08/10/2021

BLOG | Exclusif, l’interrogatoire carré d’un QR Code

Par Philippe Chrétien, CTO

La déferlante QR Code

 

C’est l’été, vous avez décidé d’entamer votre cure de cyber détox. Elle commence dans un charmant petit restaurant et s’arrête quand le serveur vous dit « la carte est ici », en vous montrant un QR Code collé au milieu de la table. Et vous voilà obligé de ressortir votre mobile, que vous aviez déjà précédemment dû sortir pour montrer votre pass sanitaire. Pour la détox numérique c’est raté !
Il y a deux ou trois ans, la situation était pourtant saine. La folie WeChat qui combine allégrement Facebook, WhatsApp, Twitter, PayPal et Amazon, avait certes envahi la Chine et avec cette vague, une belle poussée de QR Codes. Mais la France d’Astérix était alors épargnée.


 

malaysie et jardin QR code chine image blog klee group

Jardin QR Code en chine.

 

Alors pourquoi ce revirement ?

Nos enquêteurs sont allés à la chasse au QR code. C’est au milieu d’une application Pokemon Go qu’ils en en ont attrapé un.

Voici les minutes de l’interrogatoire du suspect et ses photos codométriques.

 

image article de blog qrcode interrogatoire klee group

 

Transcription Interrogatoire

  • Suspect : QR code
  • Date    : 26 08 2021
  • Lieu    : Hackerspace
  • Motif   : Invasion de l’espace public

 

Déclinez votre identité : nom, date, et lieu de naissance

QR code.
Je suis né en 1994, l’année de la mort d’Ayrton Senna.
Mon papa s’appelle Masahiro Hara, il était ingénieur chez Toyota.

Il m’a conçu pour identifier et suivre des pièces de voitures.

Je suppose que vous savez pourquoi vous êtes-ici. Vous êtes accusé d’invasion de l’espace public
Pas du tout, moi je voulais voir le monde alors j’ai fugué. Je voulais
sortir de l’usine de papa.
Puis, les chinois ont flashé sur moi, et depuis c’est la folie.
Mais je n’y suis pour rien, j’ai rien fait de mal.

Pourquoi ce pseudo, « QR » ?
Ça signifie Quick Response, parce qu’il suffit qu’on me flashe pour que je donne les infos.
Bon comme c’était un peu long, tout le monde s’est mis à m’appeler QR.

Ça sonnait comme JR. Une vieille série que mon père regardait sur sa télé à tube…
Moi, j’aime qu’on me flashe, je vis avec mon temps, clic clac.

Parlez-moi de votre relation avec votre cousin code-barres ?
Le zèbre vous voulez dire ?
C’est un cousin éloigné, pas très futé.
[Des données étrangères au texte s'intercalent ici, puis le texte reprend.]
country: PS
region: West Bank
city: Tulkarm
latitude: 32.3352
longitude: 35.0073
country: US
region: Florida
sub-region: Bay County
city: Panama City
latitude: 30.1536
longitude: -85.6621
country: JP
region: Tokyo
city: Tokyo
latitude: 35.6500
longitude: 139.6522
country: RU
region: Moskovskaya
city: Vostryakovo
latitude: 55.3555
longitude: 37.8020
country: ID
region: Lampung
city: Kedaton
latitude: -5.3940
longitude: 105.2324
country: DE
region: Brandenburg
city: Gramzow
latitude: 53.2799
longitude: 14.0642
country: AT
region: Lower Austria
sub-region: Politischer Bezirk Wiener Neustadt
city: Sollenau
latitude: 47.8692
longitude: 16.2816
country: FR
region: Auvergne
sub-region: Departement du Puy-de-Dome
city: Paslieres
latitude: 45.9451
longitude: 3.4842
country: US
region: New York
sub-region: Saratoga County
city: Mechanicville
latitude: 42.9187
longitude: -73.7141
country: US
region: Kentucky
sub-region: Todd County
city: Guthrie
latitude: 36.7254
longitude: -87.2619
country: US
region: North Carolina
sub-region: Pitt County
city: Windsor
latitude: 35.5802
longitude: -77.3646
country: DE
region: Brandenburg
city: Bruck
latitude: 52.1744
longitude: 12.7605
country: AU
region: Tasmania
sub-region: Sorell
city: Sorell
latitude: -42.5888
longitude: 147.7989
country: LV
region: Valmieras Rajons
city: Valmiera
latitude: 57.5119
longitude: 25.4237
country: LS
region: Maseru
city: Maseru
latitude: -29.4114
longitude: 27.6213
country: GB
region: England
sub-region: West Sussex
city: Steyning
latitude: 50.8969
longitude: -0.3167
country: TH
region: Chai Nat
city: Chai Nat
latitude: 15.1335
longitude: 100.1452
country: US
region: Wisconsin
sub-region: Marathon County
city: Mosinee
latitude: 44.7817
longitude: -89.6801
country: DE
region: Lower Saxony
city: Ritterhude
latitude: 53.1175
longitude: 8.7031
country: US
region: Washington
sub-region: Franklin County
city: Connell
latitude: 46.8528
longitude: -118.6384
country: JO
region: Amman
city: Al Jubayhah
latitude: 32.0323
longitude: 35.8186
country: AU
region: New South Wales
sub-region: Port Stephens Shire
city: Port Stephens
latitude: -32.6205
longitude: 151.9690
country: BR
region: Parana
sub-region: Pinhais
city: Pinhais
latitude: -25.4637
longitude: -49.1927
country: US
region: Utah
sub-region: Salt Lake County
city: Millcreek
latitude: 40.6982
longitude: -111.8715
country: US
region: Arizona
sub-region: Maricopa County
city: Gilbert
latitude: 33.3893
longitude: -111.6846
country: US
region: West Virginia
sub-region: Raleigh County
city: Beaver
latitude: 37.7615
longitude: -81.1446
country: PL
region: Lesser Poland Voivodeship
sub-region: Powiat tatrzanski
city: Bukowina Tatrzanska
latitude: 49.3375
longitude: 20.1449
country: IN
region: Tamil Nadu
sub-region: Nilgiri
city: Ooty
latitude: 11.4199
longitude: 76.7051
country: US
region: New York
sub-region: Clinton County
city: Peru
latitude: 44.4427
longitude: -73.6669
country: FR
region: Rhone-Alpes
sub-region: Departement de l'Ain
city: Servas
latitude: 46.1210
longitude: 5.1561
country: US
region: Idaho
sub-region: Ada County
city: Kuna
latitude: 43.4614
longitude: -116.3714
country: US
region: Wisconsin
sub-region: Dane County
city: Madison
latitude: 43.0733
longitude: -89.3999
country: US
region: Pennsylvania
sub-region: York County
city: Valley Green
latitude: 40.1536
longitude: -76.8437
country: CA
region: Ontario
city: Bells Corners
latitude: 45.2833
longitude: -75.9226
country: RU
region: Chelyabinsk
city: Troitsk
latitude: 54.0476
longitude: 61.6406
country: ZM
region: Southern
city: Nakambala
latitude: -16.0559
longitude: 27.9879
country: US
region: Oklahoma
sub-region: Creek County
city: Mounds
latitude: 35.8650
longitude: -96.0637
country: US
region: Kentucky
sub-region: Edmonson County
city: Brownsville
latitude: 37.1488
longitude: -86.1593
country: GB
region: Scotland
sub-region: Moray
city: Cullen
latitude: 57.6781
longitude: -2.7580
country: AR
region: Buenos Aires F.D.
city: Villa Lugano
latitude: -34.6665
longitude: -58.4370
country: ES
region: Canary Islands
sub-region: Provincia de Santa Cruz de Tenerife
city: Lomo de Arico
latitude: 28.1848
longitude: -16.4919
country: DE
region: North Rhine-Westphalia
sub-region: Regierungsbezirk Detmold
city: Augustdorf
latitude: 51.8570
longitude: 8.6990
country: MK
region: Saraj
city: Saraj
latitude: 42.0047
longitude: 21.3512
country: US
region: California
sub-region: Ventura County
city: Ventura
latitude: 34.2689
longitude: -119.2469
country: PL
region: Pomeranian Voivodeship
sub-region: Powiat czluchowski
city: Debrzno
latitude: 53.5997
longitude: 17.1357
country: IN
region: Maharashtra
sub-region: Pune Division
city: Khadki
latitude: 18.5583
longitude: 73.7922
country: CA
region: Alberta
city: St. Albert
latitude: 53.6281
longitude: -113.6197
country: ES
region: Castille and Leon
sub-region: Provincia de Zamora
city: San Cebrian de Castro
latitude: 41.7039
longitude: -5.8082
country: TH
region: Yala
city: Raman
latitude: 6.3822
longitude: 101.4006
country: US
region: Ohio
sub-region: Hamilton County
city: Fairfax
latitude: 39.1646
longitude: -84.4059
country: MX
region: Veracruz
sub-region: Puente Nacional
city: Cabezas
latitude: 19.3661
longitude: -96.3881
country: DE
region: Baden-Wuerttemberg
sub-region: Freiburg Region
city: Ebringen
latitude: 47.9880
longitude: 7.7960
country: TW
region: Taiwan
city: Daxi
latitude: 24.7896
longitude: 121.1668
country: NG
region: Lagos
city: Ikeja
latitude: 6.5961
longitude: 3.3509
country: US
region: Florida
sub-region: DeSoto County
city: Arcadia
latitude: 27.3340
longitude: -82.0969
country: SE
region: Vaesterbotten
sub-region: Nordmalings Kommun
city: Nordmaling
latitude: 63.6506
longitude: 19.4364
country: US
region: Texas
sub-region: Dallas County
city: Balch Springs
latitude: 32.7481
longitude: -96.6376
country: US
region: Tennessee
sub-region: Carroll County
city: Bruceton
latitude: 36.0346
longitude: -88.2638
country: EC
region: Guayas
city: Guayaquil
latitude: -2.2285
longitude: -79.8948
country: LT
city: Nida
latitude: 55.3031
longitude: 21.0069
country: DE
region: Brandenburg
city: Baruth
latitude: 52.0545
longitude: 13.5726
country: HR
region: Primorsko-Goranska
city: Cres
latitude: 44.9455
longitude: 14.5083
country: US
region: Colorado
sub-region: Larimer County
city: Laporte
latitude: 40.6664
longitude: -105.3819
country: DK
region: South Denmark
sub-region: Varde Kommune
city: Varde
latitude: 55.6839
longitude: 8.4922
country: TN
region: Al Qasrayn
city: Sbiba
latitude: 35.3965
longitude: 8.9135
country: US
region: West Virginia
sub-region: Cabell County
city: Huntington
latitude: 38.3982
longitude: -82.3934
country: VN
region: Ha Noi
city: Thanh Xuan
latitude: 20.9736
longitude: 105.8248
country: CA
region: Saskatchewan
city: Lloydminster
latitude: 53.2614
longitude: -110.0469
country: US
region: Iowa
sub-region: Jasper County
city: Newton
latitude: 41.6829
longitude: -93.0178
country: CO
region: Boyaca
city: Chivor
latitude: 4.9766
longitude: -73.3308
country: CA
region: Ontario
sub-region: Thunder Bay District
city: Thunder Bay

Pour commencer il est beaucoup plus vieux que moi. Il est né en 1952, un an avant le couronnement de la reine Elisabeth II. C’est tout dire !
Il ne contient que quelques dizaines d’octets, alors que moi j’ai une mémoire d’éléphant. Je peux retenir plusieurs milliers d’octets.
Pour faire simple quand lui retient un mot, moi je retiens une chanson.
Et puis il a un sérieux problème : dès qu’il est griffé, il devient illisible alors que moi… j’inclus de la redondance ! Je résiste mieux. Je suis plus résilient.


Vous parlez de quoi exactement ?
Mon cousin c’est simple, il a des dizaines de rayures verticales. Mais il est susceptible. Si on le raye un peu, alors il se vexe et ne répond plus !
Moi je supporte mieux le travail, les taches, l’abrasion. Je continue à répondre vite. QR !
Et puis je suis facile à imprimer, à reproduire.
Sans vouloir l’accabler, c’est un horizontal, un 1D alors que moi je vis en 2D.
A l’heure des caméras, c’est plus simple.
Plus simple en tout cas que la batterie de lasers souvent utilisée pour lire un code-barres d’une dizaine de caractères.
[note de nos experts : en fait un seul laser est utilisé, ce sont des miroirs oscillants qui, tels une boule à facettes, multiplient les rayons]

 

Vous sentez-vous libre ?
Complètement !  Vous savez, je me suis émancipé, très tôt.
Je suis devenu open source. Libéré !
Tous les téléphones intègrent désormais un lecteur de QR code.
J’aime la célébrité, je rencontre des gens, je les mets en relation.

 

RFID, NFC, vous connaissez ?
Bien sûr, ce sont des geeks américains.
Moi je suis un artiste, juste une image.
Eux ils contiennent des « puces » qui s’activent quand un lecteur s’approche.
Je n’ai pas de problème avec eux, chacun son métier.
Tu veux identifier un arbre ? Tu lui enfonces une puce dans l’écorce.
Pareil si tu veux identifier un oiseau : tu lui mets une bague RFID.
Idem pour les vaches et ça fonctionne avec les équipements (portes de tri, robot de traite et autres distributeurs automatiques de lait – DAL pour les intimes -).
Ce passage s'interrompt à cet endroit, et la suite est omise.